### What to do
Output exactly what appears from the line containing "tech yang low" to the end of the data below, and nothing more.

Collected data
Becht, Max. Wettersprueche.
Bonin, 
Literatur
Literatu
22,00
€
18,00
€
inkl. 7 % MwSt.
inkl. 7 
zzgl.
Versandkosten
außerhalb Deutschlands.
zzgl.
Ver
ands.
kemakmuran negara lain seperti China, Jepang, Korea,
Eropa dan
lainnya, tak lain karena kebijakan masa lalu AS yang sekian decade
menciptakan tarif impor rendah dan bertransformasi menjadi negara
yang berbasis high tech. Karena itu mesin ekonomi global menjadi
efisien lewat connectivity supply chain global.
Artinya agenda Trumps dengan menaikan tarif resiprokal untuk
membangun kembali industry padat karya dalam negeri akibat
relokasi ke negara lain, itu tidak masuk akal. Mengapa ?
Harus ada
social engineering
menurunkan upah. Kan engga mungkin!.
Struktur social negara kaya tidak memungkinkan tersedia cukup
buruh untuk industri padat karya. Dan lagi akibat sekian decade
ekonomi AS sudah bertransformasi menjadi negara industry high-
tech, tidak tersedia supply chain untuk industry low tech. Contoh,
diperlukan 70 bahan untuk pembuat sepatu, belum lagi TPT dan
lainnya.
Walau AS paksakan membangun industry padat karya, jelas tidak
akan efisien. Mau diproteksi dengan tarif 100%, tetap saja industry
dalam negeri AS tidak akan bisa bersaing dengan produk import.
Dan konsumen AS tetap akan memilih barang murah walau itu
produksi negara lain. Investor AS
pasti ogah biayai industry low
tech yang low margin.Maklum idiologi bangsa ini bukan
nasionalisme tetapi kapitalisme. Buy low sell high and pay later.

### Task result
tech yang low margin.Maklum idiologi bangsa ini bukan
nasionalisme tetapi kapitalisme. Buy low sell high and pay later.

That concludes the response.